When head coach Rob Koll was looking into a potential recruit from Lodi, N.J. named Jerry Rinaldi, he made a call to the kid’s head coach. Instead of speaking with the coach, though, Koll talked to Rinaldi’s guidance counselor — who could not stop saying positive things about him.
Little did Koll know that this wrestler from a town of approximately 25,000 people, was a Lodi living legend. In high school, after Rinaldi won the state tournament, there wasn’t just a pizza dinner or small, family get-together. Instead, Lodi had a parade, in which the humble and slightly embarrassed wrestler prayed for rain so that he did not have to ride the fire truck arranged for him in his honor. When Koll and his staff visited the wrestler’s household, they went through the entire scrapbook and were presented all of Jerry’s trophies. Trophies which were hauled down by his grandmother.
“The two great things that [have] come out of Lodi are the Sopranos and Jerry Rinaldi,” Koll said.
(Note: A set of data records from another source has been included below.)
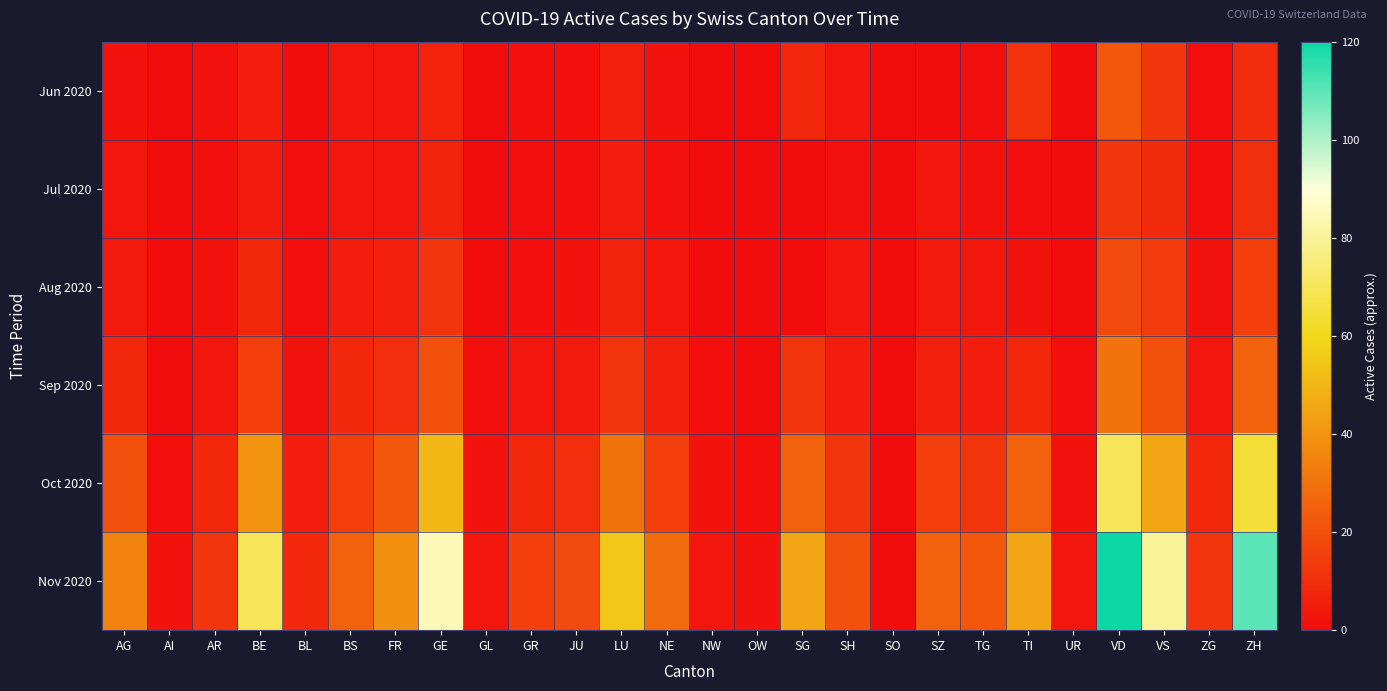

At which category is the sum across all series the highest?

VD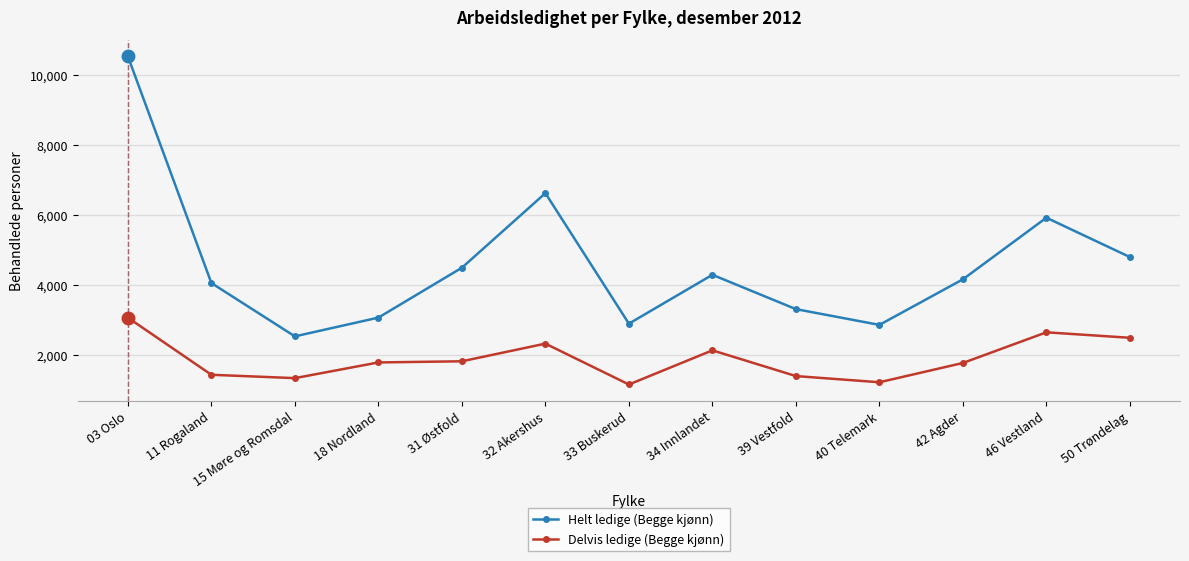

Rank the series by their average value, from lowest to highest.

Delvis ledige (Begge kjønn), Helt ledige (Begge kjønn)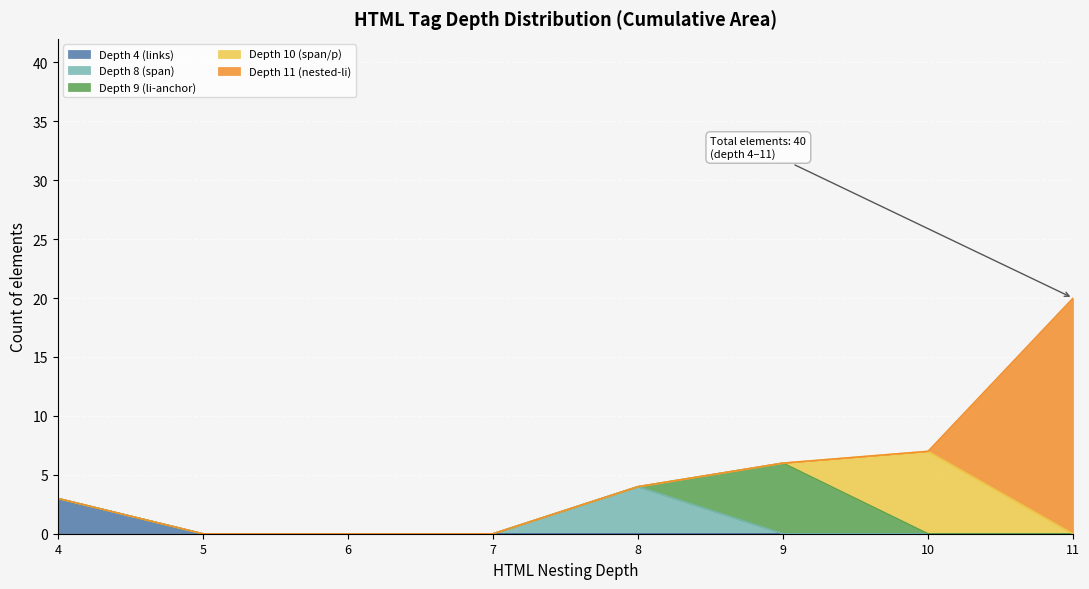

At which category is the sum across all series the highest?

11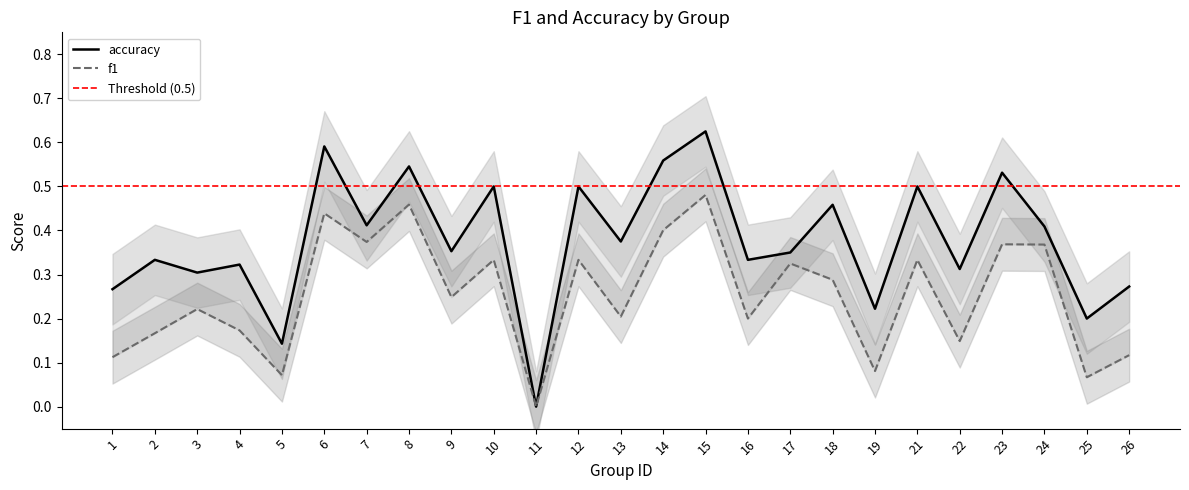

List the series in order of their overall mean, lowest first.

f1, accuracy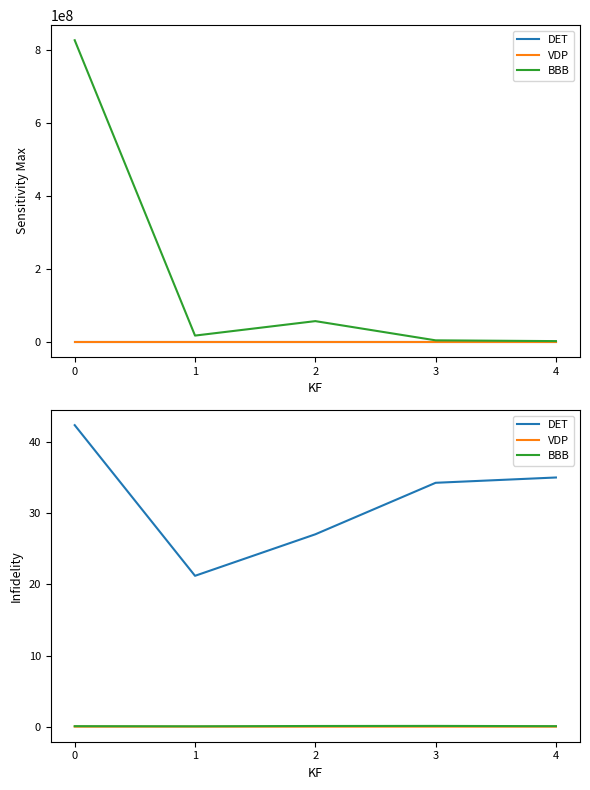

What are all the series names shown in the legend?

DET, VDP, BBB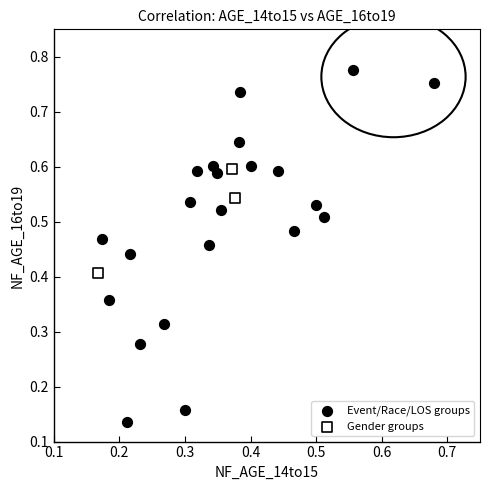

What are all the series names shown in the legend?

Event/Race/LOS groups, Gender groups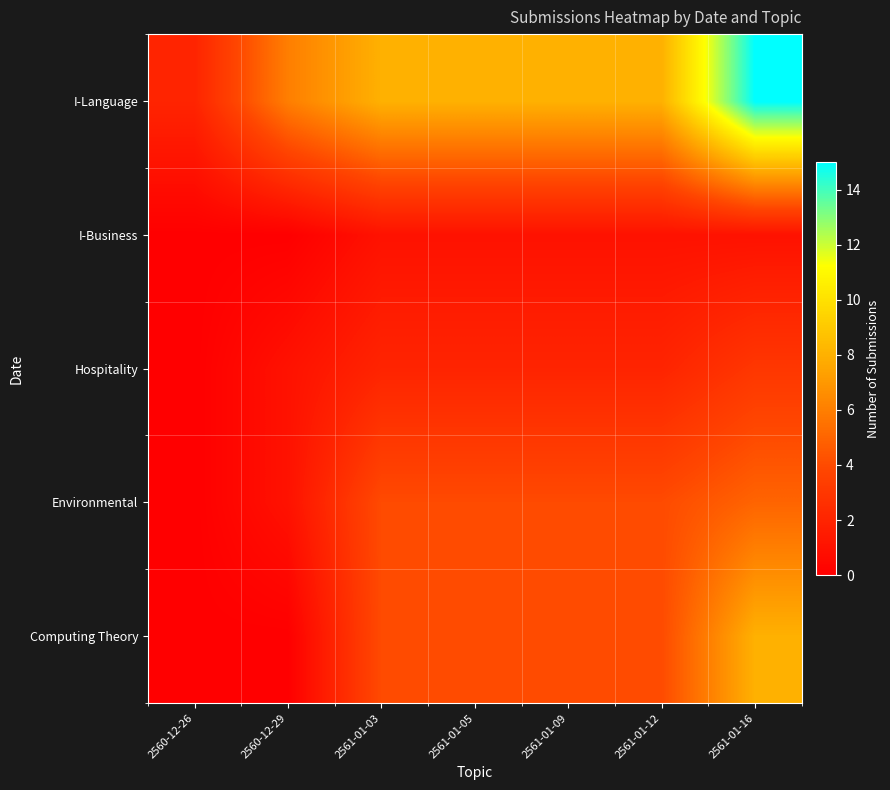

Reading right to left, what are all the values shown in this chart?

Computing Theory: 2561-01-16=8	2561-01-12=4	2561-01-09=4	2561-01-05=4	2561-01-03=4	2560-12-29=0	2560-12-26=0
Environmental: 2561-01-16=5	2561-01-12=4	2561-01-09=4	2561-01-05=4	2561-01-03=4	2560-12-29=1	2560-12-26=0
Hospitality: 2561-01-16=3	2561-01-12=2	2561-01-09=2	2561-01-05=2	2561-01-03=2	2560-12-29=1	2560-12-26=0
I-Business: 2561-01-16=1	2561-01-12=1	2561-01-09=1	2561-01-05=1	2561-01-03=1	2560-12-29=0	2560-12-26=0
I-Language: 2561-01-16=15	2561-01-12=8	2561-01-09=8	2561-01-05=8	2561-01-03=8	2560-12-29=6	2560-12-26=2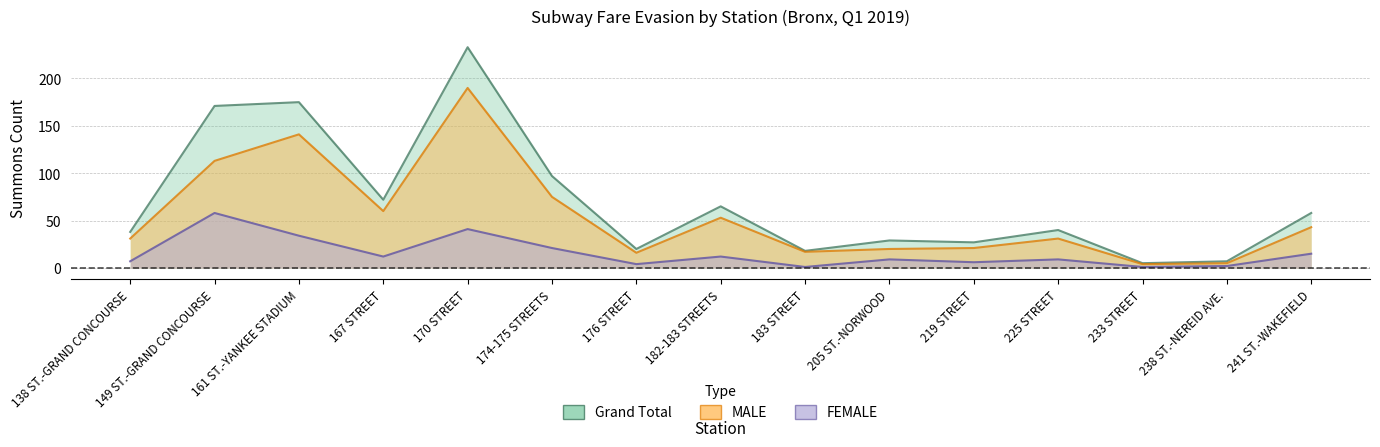

Reading left to right, extract all data points from this chart.

FEMALE: 138 ST.-GRAND CONCOURSE=7	149 ST.-GRAND CONCOURSE=58	161 ST.-YANKEE STADIUM=34	167 STREET=12	170 STREET=41	174-175 STREETS=21	176 STREET=4	182-183 STREETS=12	183 STREET=1	205 ST.-NORWOOD=9	219 STREET=6	225 STREET=9	233 STREET=1	238 ST.-NEREID AVE.=2	241 ST.-WAKEFIELD=15
MALE: 138 ST.-GRAND CONCOURSE=31	149 ST.-GRAND CONCOURSE=113	161 ST.-YANKEE STADIUM=141	167 STREET=60	170 STREET=190	174-175 STREETS=75	176 STREET=16	182-183 STREETS=53	183 STREET=17	205 ST.-NORWOOD=20	219 STREET=21	225 STREET=31	233 STREET=4	238 ST.-NEREID AVE.=5	241 ST.-WAKEFIELD=43
Grand Total: 138 ST.-GRAND CONCOURSE=38	149 ST.-GRAND CONCOURSE=171	161 ST.-YANKEE STADIUM=175	167 STREET=72	170 STREET=233	174-175 STREETS=97	176 STREET=20	182-183 STREETS=65	183 STREET=18	205 ST.-NORWOOD=29	219 STREET=27	225 STREET=40	233 STREET=5	238 ST.-NEREID AVE.=7	241 ST.-WAKEFIELD=58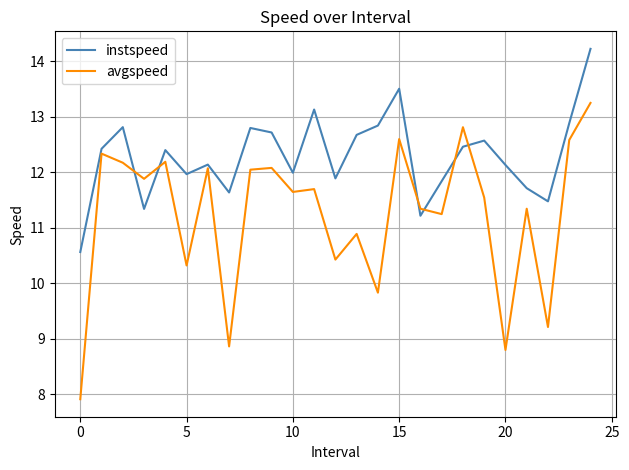

Which series has the largest range (max minus min)?

avgspeed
After a stellar freshman campaign, many expect Rinaldi to be one of the great things to come out of Cornell wrestling this year. Rinaldi, who became so dominant during his high school days that he faced the other team’s best wrestler — regardless of weight class — is primed to improve on a season in which he reached nationals, but fell short of being named an All-American.
“Right away last year, he improved so quickly compared to the other freshmen, that I knew he was going to come out on the national scene and he really did,” said senior co-captain Tyler Baier. “A lot of guys hit a wall and they stop getting better. He’s one of those guys who keeps on working on his weaknesses. I see big things for that kid.”
Rinaldi said that the beginning of his first year was rough, because he was not comfortable with his style and he had to adjust to the heavy demands of Division I wrestling. However, as Rinaldi wrestled more top opponents, and started to gain confidence, his performances improved. He finished in third place at the EIWA, earned a NCAA birth and garnered a 26-11 record.
After competing in the 184-pound weight class last year, he is moving up to 197 this season. Although the adjustment might be difficult for some, Koll said that the sophomore, who is nicknamed “rope” for his ability to wrap his body around opportunities, has tremendous athleticism which will enable him to adjust to the new weight class. Rinaldi, who said he has “never really been stronger than anyone [he’s] wrestled against anyway,” added that he will use his strong mat sense to foil the competition.
“Out-muscling is not going to cut it [in college wrestling],” said senior co-captain Travis Lee. “I think [Jerry’s] done a lot better with his technique and adapting his style to college wrestling, and that’s the biggest adjustment that high school kids have to go through.”
One thing’s for sure, Rinaldi, who was ranked 18th in national preseason polls for his weight class, will have plenty of support not only from coaches and friends at Cornell, but also from home. Koll said that when the team faced off against Penn on the road last year, if there were 1,000 people in the stands, 500 were Quaker fans, 100 were Red fans and 400 were Rinaldi supporters.
“It’s nice to see a kid who, when he has that kind of support [and] has the people tell him how great you are, [that] it doesn’t get to his head,” Koll said.
Rinaldi said that the support gives him an extra boost and is an important aspect of his success. But while he is away from Lodi, Rinaldi has been adopted and supported by a new family — the Cornell Wrestling program.
“People in my town are an extension of my family because everyone knows everyone. It’s kind of what it is here. I don’t feel so far away from home because I have so much support here,” Rinaldi said. “Everyone’s work ethic is tremendous so if everyone keeps working, keeps progressing, I don’t see why we can’t be a top five team.”